Tunji Abayomi
24 October 2008
opinion
It is, therefore, clear that the Constitution is not of the people of Nigeria. If the National Assembly is of the people of Nigeria, then it should do the job it ought to do or the job the people of Nigeria gave it, which, in my view, excludes legitimizing a wrong Constitution through a wrong Constitutional amendment.
Since in its most absorptive power, a Consti-tution is intended to secure the people of a state from arbitrary exercise of power and abuse of principles of right, our constitution must first be delivered from power abuse and power delirium which its making and adoption by a military dictatorship through its Decree 24, 1999 represents. There is, in my view, no process of Constitutional logic or reasoning that can affirm the right of a military dictatorship to give to the people of Nigeria by decree, a Constitution.
The 1999 Constitution is a fraud forced on the people of Nigeria. Consequently, the greatest Constitutional amendment needed by our people is to be enabled and empowered to make for themselves their own Constitution. The length of time that we have continued under this wrong Constitution with its rough and unconstitutional origin, with its inherent illegitimacy and false representation should not deter us from returning to Constitutional common sense. It is never too late to return to common sense.
The 1999 Constitution is merely a law of a military oligarchy like any military Decree. We know that a Constitution cannot be made in exercise of legislative power. A constitution is not law. In this regard, may I draw your atten-tion to page 14 -16 of my book "Constitutional Powers and Duties of the President" where I listed ten principal differences between a Law and the Constitution.
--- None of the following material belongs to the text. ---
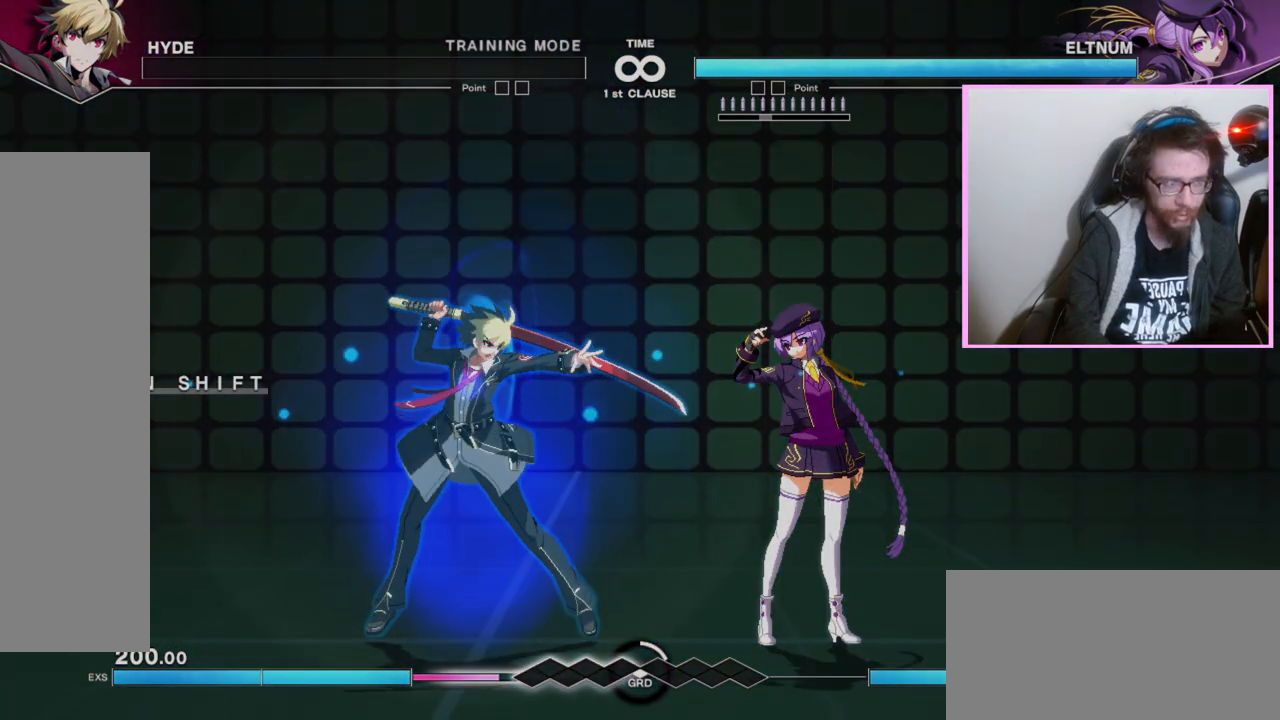
{"buttons": [], "events": []}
For example, while a written Constitution is a political document that is adopted by the people to control all laws and all governments at all times, a law, which is usually enacted by a legislature, has no power outside itself and is usually limited to the resolution of specific problems.
When the United States found out that the Articles of their Confederation, adopted on November 15, 1777 for her first government, by the original 13 states prior to March 2, 1781 adoption of the name "The United States of America", was insufficient to promote the general welfare of the people and mutual confidence among them, they opted for what all reasonable nations do. They set it aside and initiated a Federal Constitutional Convention that met on May 25, 1787 to form an entirely new Constitution.
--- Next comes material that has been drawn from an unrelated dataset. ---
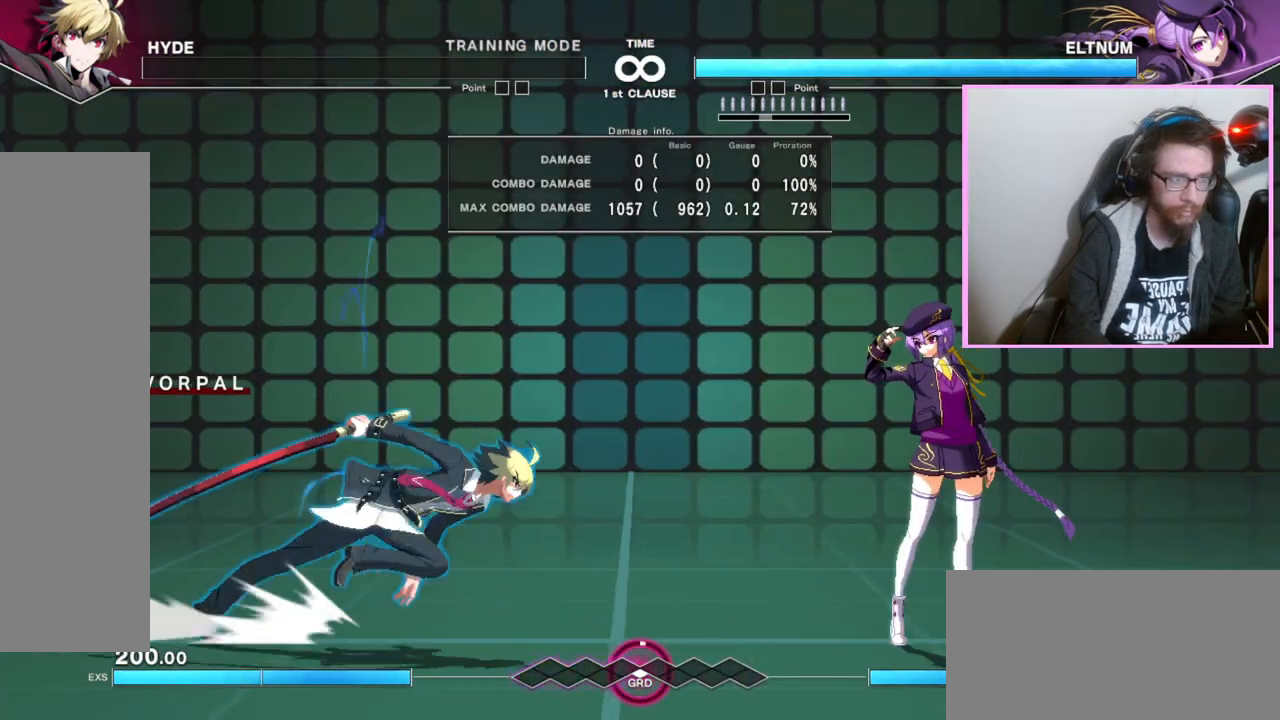
{"buttons": [], "events": [[283, "C", "down"], [317, "C", "up"]]}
On September 17, 1787 i.e. less than 4 months the convention completed its work, adopted a resolution directing that the new Constitution be laid before the Congress of the United States and the Conventions of the several states for ratification before its adoption.
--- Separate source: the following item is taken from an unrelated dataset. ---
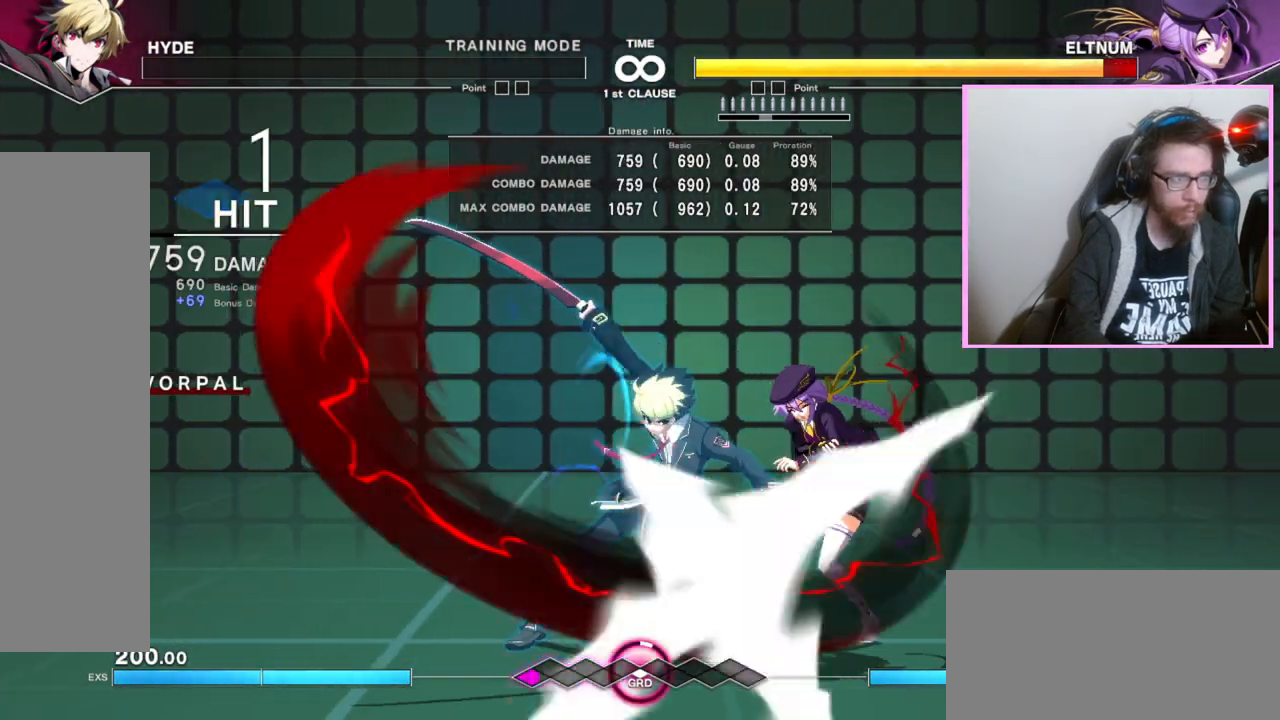
{"buttons": [], "events": [[167, "B", "down"], [217, "B", "up"]]}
Here, it needs to be observed that the people of the United States, realizing the inherent defect in the Confederacy Constitution, avoided the pitfall of an amendment to an inherently defec-tive Constitution. The first ten Amendments, i.e. the Bill of Rights, were submitted on the new Federal Constitution never on the old defective Constitution. It is always solely within the power of the people to make or unmake their Constitution.
For a Constitution to be legitimate, it must emphatically be rooted in the will of the people and it can only exist according to their consent, wish and approbation. This has never been the case in Nigeria. The 1999 constitution is a symbol and function of a ruthless dictatorship that illegally usurped our collective rights to constitute government over us.
A greater injustice and outright offence will be visited on our people by the present National Assembly, if, instead of upholding the rights of Citizens to fashion a Constitution for themselves, engages, like the last three attempts under the past government in another worthless amendment process.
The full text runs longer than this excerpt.